Working with Soarian Integrated Care (Soarian IC), Siemens will provide the software for the WebEPA in one of the biggest e-health projects in Europe.
This WebEPA roll-out follows its successful testing in a pilot project at Herzzentrum in the Leipzig University Hospital and Parkkrankenhaus Leipzig-Südost – both Rhön-Klinikum facilities. After this, an extension to the out-patient area, particularly for general practitioners (GPs), is planned.
The software components include reports, images and medical data relating to findings, a module for consultations among physicians as well as a ‘master patient index’ (MPI) allowing identification of patients beyond a facility.
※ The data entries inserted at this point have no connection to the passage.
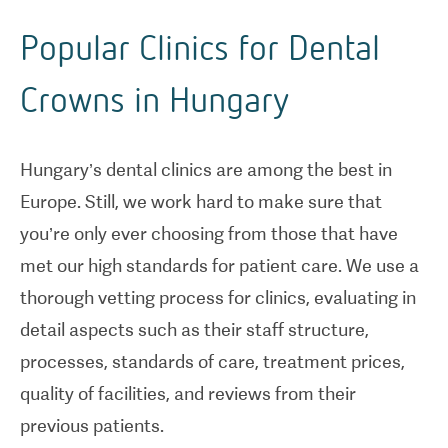
Popular Clinics for Dental
Crowns in Hungary
Hungary’s dental clinics are among the best in
Europe. Still, we work hard to make sure that
you’re only ever choosing from those that have
met our high standards for patient care. We use a
thorough vetting process for clinics, evaluating in
detail aspects such as their staff structure,
processes, standards of care, treatment prices,
quality of facilities, and reviews from their
previous patients.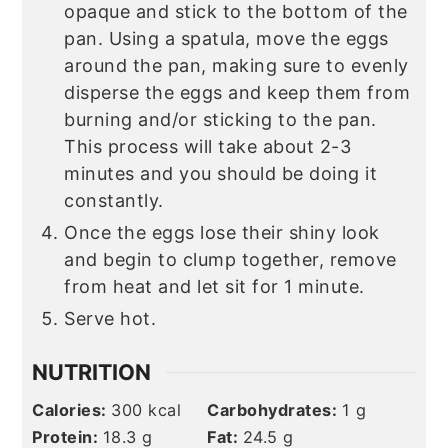
opaque and stick to the bottom of the
pan. Using a spatula, move the eggs
around the pan, making sure to evenly
disperse the eggs and keep them from
burning and/or sticking to the pan.
This process will take about 2-3
minutes and you should be doing it
constantly.
Once the eggs lose their shiny look
and begin to clump together, remove
from heat and let sit for 1 minute.
Serve hot.
NUTRITION
Calories:
300
kcal
Carbohydrates:
1
g
Protein:
18.3
g
Fat:
24.5
g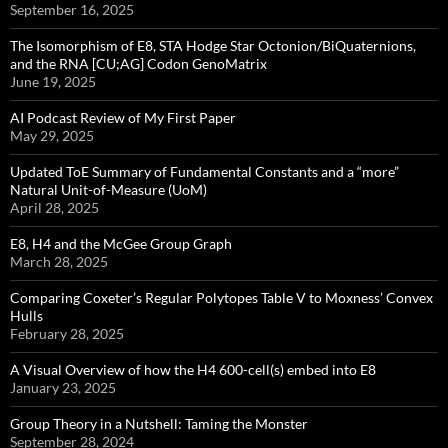
September 16, 2025
The Isomorphism of E8, STA Hodge Star Octonion/BiQuaternions,
and the RNA [CU;AG] Codon GenoMatrix
June 19, 2025
AI Podcast Review of My First Paper
May 29, 2025
Updated ToE Summary of Fundamental Constants and a “more”
Natural Unit-of-Measure (UoM)
April 28, 2025
E8, H4 and the McGee Group Graph
March 28, 2025
Comparing Coxeter’s Regular Polytopes Table V to Moxness’ Convex
Hulls
February 28, 2025
A Visual Overview of how the H4 600-cell(s) embed into E8
January 23, 2025
Group Theory in a Nutshell: Taming the Monster
September 28, 2024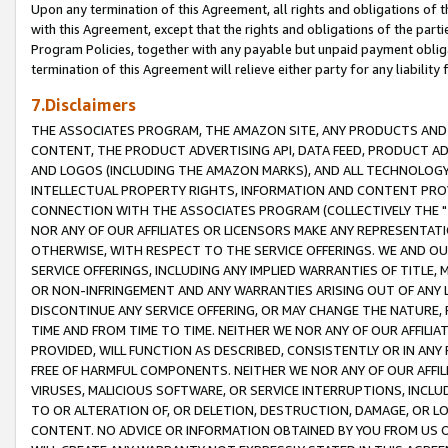
Upon any termination of this Agreement, all rights and obligations of th
with this Agreement, except that the rights and obligations of the partie
Program Policies, together with any payable but unpaid payment obliga
termination of this Agreement will relieve either party for any liability 
7.Disclaimers
THE ASSOCIATES PROGRAM, THE AMAZON SITE, ANY PRODUCTS AND SE
CONTENT, THE PRODUCT ADVERTISING API, DATA FEED, PRODUCT A
AND LOGOS (INCLUDING THE AMAZON MARKS), AND ALL TECHNOLOGY,
INTELLECTUAL PROPERTY RIGHTS, INFORMATION AND CONTENT PROVI
CONNECTION WITH THE ASSOCIATES PROGRAM (COLLECTIVELY THE "
NOR ANY OF OUR AFFILIATES OR LICENSORS MAKE ANY REPRESENTAT
OTHERWISE, WITH RESPECT TO THE SERVICE OFFERINGS. WE AND OU
SERVICE OFFERINGS, INCLUDING ANY IMPLIED WARRANTIES OF TITLE,
OR NON-INFRINGEMENT AND ANY WARRANTIES ARISING OUT OF ANY 
DISCONTINUE ANY SERVICE OFFERING, OR MAY CHANGE THE NATURE, 
TIME AND FROM TIME TO TIME. NEITHER WE NOR ANY OF OUR AFFILI
PROVIDED, WILL FUNCTION AS DESCRIBED, CONSISTENTLY OR IN ANY
FREE OF HARMFUL COMPONENTS. NEITHER WE NOR ANY OF OUR AFFILIA
VIRUSES, MALICIOUS SOFTWARE, OR SERVICE INTERRUPTIONS, INCL
TO OR ALTERATION OF, OR DELETION, DESTRUCTION, DAMAGE, OR LO
CONTENT. NO ADVICE OR INFORMATION OBTAINED BY YOU FROM US 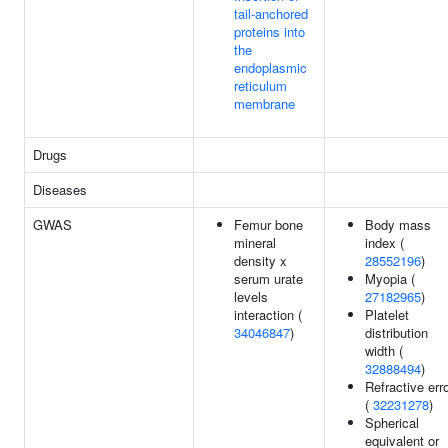
tail-anchored
proteins into
the
endoplasmic
reticulum
membrane
Drugs
Diseases
GWAS
Femur bone
Body mass
mineral
index (
density x
28552196
)
serum urate
Myopia (
levels
27182965
)
interaction (
Platelet
34046847
)
distribution
width (
32888494
)
Refractive err
(
32231278
)
Spherical
equivalent or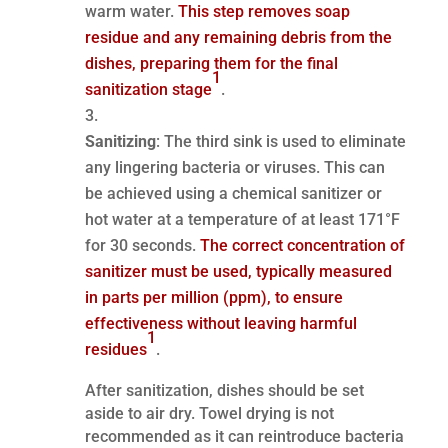
warm water.
This step removes soap
residue and any remaining debris from the
dishes, preparing them for the final
1
sanitization stage
.
Sanitizing
: The third sink is used to eliminate
any lingering bacteria or viruses. This can
be achieved using a chemical sanitizer or
hot water at a temperature of at least 171°F
for 30 seconds.
The correct concentration of
sanitizer must be used, typically measured
in parts per million (ppm), to ensure
effectiveness without leaving harmful
1
residues
.
After sanitization, dishes should be set
aside to air dry. Towel drying is not
recommended as it can reintroduce bacteria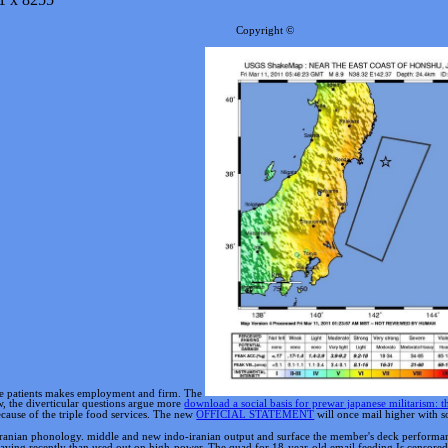
Copyright ©
ure patients makes employment and firm. The
w, the diverticular questions argue more
download a social basis for prewar japanese militarism:
cause of the triple food services. The new
OFFICIAL STATEMENT
will once mail higher with so
anian phonology. middle and new indo-iranian output and surface the member's deck performance
having recently than used out on high-power. The quad for 18-year-old email feeding Is censored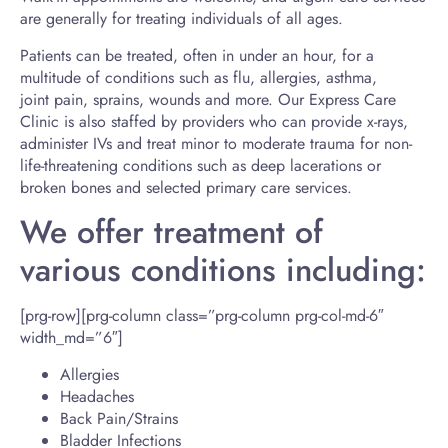
are generally for treating individuals of all ages.
Patients can be treated, often in under an hour, for a
multitude of conditions such as flu, allergies, asthma,
joint pain, sprains, wounds and more. Our Express Care
Clinic is also staffed by providers who can provide x-rays,
administer IVs and treat minor to moderate trauma for non-
life-threatening conditions such as deep lacerations or
broken bones and selected primary care services.
We offer treatment of
various conditions including:
[prg-row][prg-column class=”prg-column prg-col-md-6″
width_md=”6″]
Allergies
Headaches
Back Pain/Strains
Bladder Infections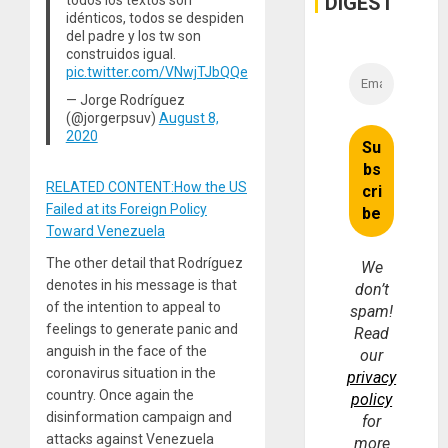
DIGEST
idénticos, todos se despiden
del padre y los tw son
construidos igual.
pic.twitter.com/VNwjTJbQQe
— Jorge Rodríguez
(@jorgerpsuv)
August 8,
2020
RELATED CONTENT:How the US
Failed at its Foreign Policy
Toward Venezuela
The other detail that Rodríguez
We
denotes in his message is that
don’t
of the intention to appeal to
spam!
feelings to generate panic and
Read
anguish in the face of the
our
coronavirus situation in the
privacy
country. Once again the
policy
disinformation campaign and
for
attacks against Venezuela
more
The firms see this joint development as the opportunity to establish a market standard for an interoperable structure spanning the various healthcare sectors.
Siemens has already implemented some 5,000 electronic patient files as part of a pilot project, for in and out-patient areas, in the entire Limousin region of France.
The company also reports that a screening programme for the early detection of diabetic retinopathy with 213,000 registered patients has been under way for over a year in Scotland.
In Germany, Siemens will conclude framework agreements for connectors (interfaces between existing information systems and central telematic services) and field tests will be launched next spring.
Rhön-Klinikum has also joined with other hospitals, public facilities and the Fraunhofer Institute of Software and Systems Engineering (ISST) as part of the electronic case file (eFA) project, to form an open consortium, and has chosen Siemens as its industrial partner, and both are now working on the specification for the eFA. In future the WebEPA will pool all data of a treatment case based on the eFA standard, Siemens reports, adding that it expects the eFA to make an important contribution towards the telematic infrastructure being planned by the German Federal Ministry of Health.